Ms. Sanchez sued Swissport for, among other things, pregnancy and pregnancy-related disability discrimination, as well as failure to accommodate and engage in the interactive process. Swissport asked the trial court to dismiss the case, arguing that pregnancy disability laws expressly capped leave at four months. It stated that Ms. Sanchez was permitted all of the pregnancy leave to which she was entitled to under PDLL, and that her employment was only terminated after her leave expired and she was unable to return to work. Swissport then concluded that Ms. Sanchez was not entitled to any other protection under the FEHA. The trial court dismissed the case, agreeing with Swissport. However, Ms, Sanchez appealed the dismissal.


In short, the appellate court found that the trial court had erred, finding instead that Ms. Sanchez could pursue her complaint. The court stated that Swissport’s position was “contradicted by the plain language of the PDLL,” which expressly states that its remedies “augment, rather than supplant, those set forth elsewhere in the FEHA”. An employee disabled by pregnancy is entitled up to four months of pregnancy disability leave regardless of any hardship to the employer. As a separate matter, however, the requirement to reasonably accommodate an employee disabled by pregnancy is a separate obligation under the FEHA. Continuing a leave of absence may be a possible reasonable accommodation, provided it does not impose an undue hardship on the employer. Swissport, therefore, had an obligation to engage in the interactive process with Ms. Sanchez to establish whether additional leave was a reasonable accommodation or whether it would impose an undue hardship on Swissport.
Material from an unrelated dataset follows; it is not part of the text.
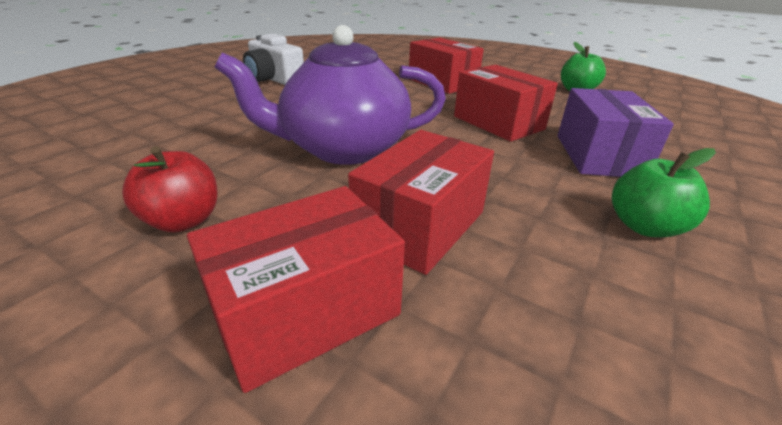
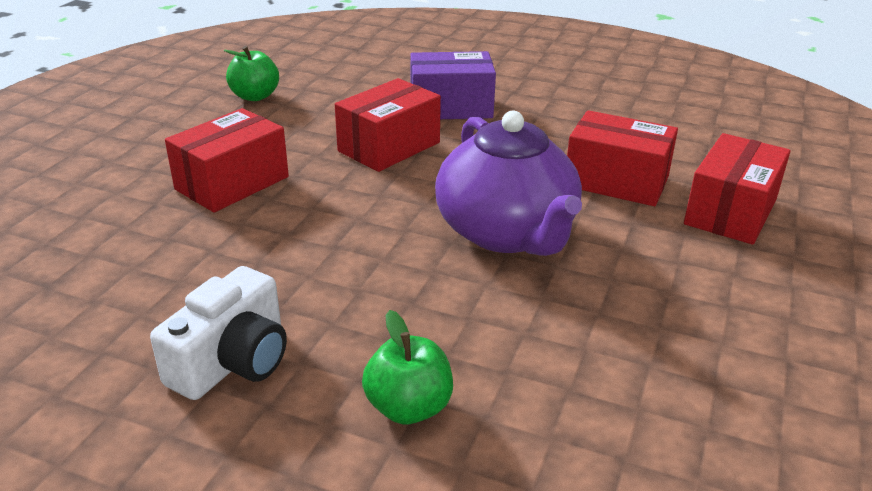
camera: 100 degrees left, 0 degrees up
red apple [122,146,217,233] -> none
red box [187,186,405,393] -> red box turned 75 degrees clockwise [684,133,790,245]
green apple [612,148,716,237] -> green apple moved to [362,310,453,424]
Employees should note that employers will no longer be able to terminate the employment of an employee disabled by pregnancy or pregnancy-related conditions immediately after the expiration of the express four month statutory leave. As the ruling in Sanchez holds, an employer must enter an interactive discussion with the employee to determine whether extending the employee’s leave is a reasonable accommodation, whether other types of reasonable accommodation are available, or if further accommodation creates an undue burden.